I use this recipe journal to write down all my favourite tried and true recipes. It also happens to have been designed by my good friend Tania.
This time I used white flour instead of wholemeal for these caramel cupcakes. I served most of them with warm caramel sauce (3/4 cup brown sugar dissolved over low heat in 1 cup cream, simmered 8 minutes) and vanilla ice cream. This cupcake has melted white chocolate on top instead.

Low fat and brownies are words usually not used in the same sentence. But sometimes you need a treat that isn’t too naughty! I modified the chocolate brownie recipe from The Australian Women’s Weekly Low-Fat Food for Life. Instead of using low-fat dairy-free spread, I used regular salt-reduced butter. Overall, the brownies weren’t bad for a reduced-fat dessert. They lacked the true fudgey texture of a brownie but had a similar chocolate taste. The choc chips tended to settle at the bottom of the pan, so the bottom of the brownie was the most chocolatey part. I used a 20cm x 30cm baking tray; a smaller tray, as the recipe calls for, would result in thicker brownies.

Chocolate Brownie
Adapted from: The Australian Women’s Weekly Low-Fat Food for Life cookbook
2 eggs
1/3 cup (40g) firmly packed brown sugar
2 teaspoons instant coffee powder (I omitted this)
2 tablespoons cocoa powder
1 tablespoon water
1 tablespoon olive oil
40g low-fat dairy-free spread, melted (I used butter)
1/4 cup (40g) wholemeal self-raising flour (I used white SR flour)
1/4 cup (45g) dark-chocolate choc bits
Preheat oven to moderate. Grease and line a 19cm-square pan.
Using electric mixer, beat eggs and sugar until thick and creamy.
Blend coffee (if you are using it) and cocoa with the water and oil in a small bowl until smooth. Stir in melted spread or melted butter.
Fold cocoa mixture into egg mixture; fold in sifted flour and choc bits.
Pour into prepared pan.
Bake for approximately 25 minutes or until brownie is firm to touch. (Don’t overcook! You will lose any fudgeyness by baking the mixture too long. Twenty minutes in the oven was fine for my brownies.)

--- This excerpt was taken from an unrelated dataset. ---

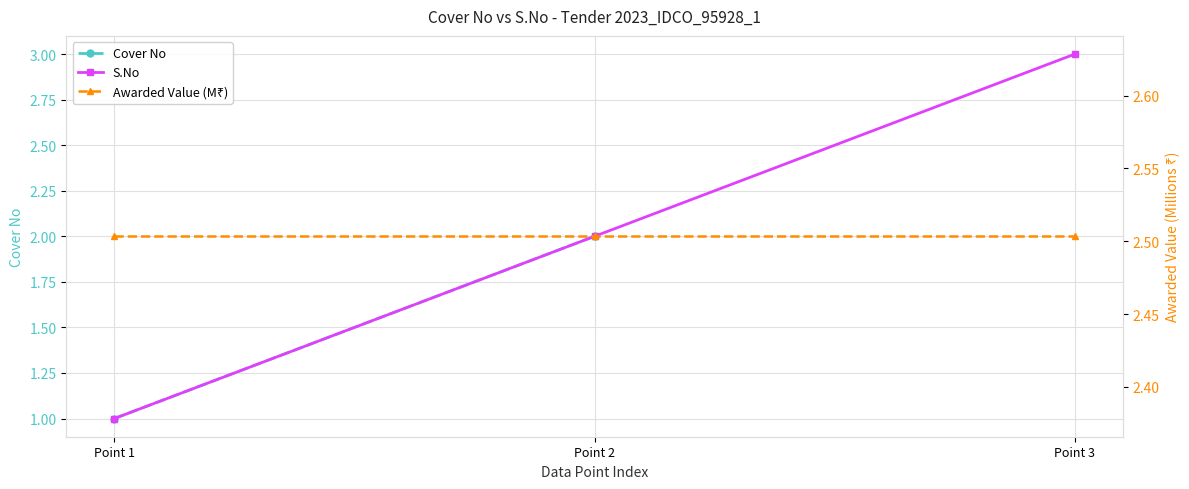

Does the chart have visible grid lines?

Yes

Stand 30 minutes, then serve. Makes 16.
If brownies are prepared according to the directions without my alterations the nutritional information according to the recipe book is:
Per brownie:
303KJ/73 cal
3.8g fat
0.6g sat fat
0.2g fibre
4.7g carbohydrates
Medium GI
afternoon tea is a pretty and girly cookbook published by frankie magazine. Each recipe was submitted by a frankie staff member, with the aim that all the recipes be tried and true. Every contributor has also provided some insight into why they chose the particular recipe. It’s a cute cookbook, in a format similar to frankie magazine’s. I got it at a newsagent for $19.95. I’ll update once I test some of the recipes.

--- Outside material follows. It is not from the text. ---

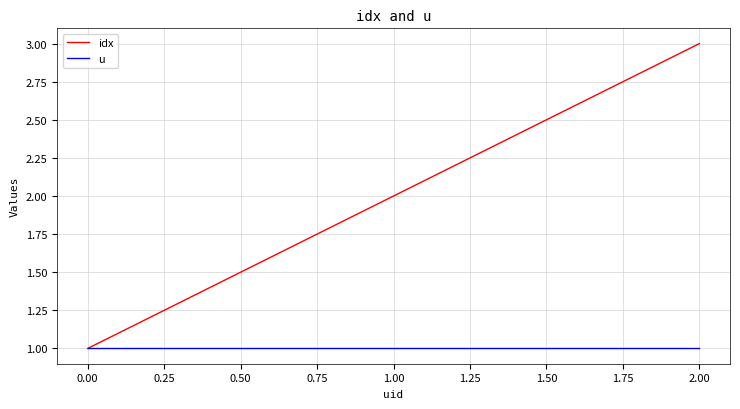

What is the spread (max minus min) of values at 0.00?

0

I have two new cookbooks in my kitchen cupboard this month. My mother-in-law and father-in-law gave Joy of Cooking: 75th Anniversary Edition to my husband and me this Christmas.

From Wikipedia:
The Joy of Cooking is one of the United States’ most-published cookbooks, having been in print continuously since 1936 and with more than 18 million copies sold. It was privately published in 1931 by Irma S. Rombauer, a homemaker in St. Louis, Missouri, who was struggling emotionally and financially after her husband’s suicide the previous year. Rombauer had 3,000 copies printed by A.C. Clayton, a company which had printed labels for fancy St. Louis shoe companies and for Listerine, but never a book. In 1936, the Bobbs-Merrill Company, a commercial printing house, picked up the book.

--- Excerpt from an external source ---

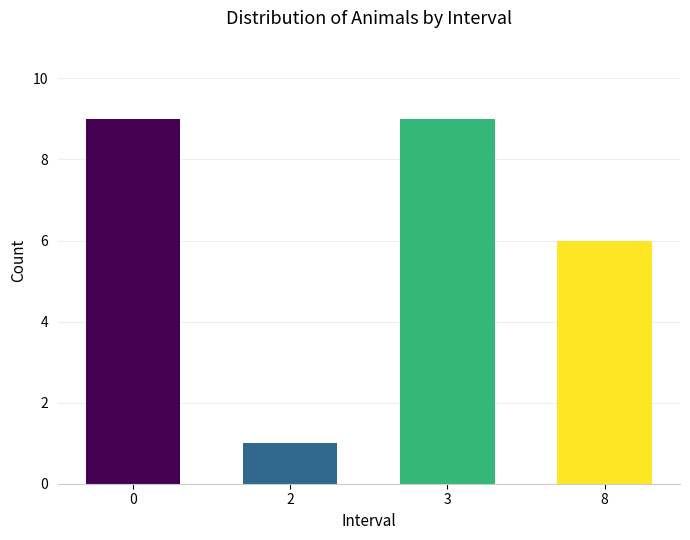

What is the value of the 2nd bar from the left?

1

In 2006, a 75th Anniversary edition was published, containing 4,500 recipes and returning Rombauer’s original voice to the book. The new version removes some of the professionalism of the 1997 edition and returns many simpler recipes and recipes assisted by ready-made products, such as cream of mushroom soup and store-bought wontons. The 2006 edition also reinstates the cocktail section and the frozen desserts section, restoring much of the information that was deleted in the 1996 edition.
The new version includes a new index called “Joy Classics” that contains 35 recipes from 1931-1975 and a new nutrition section.
I’ll add my thoughts as I work my way through the book.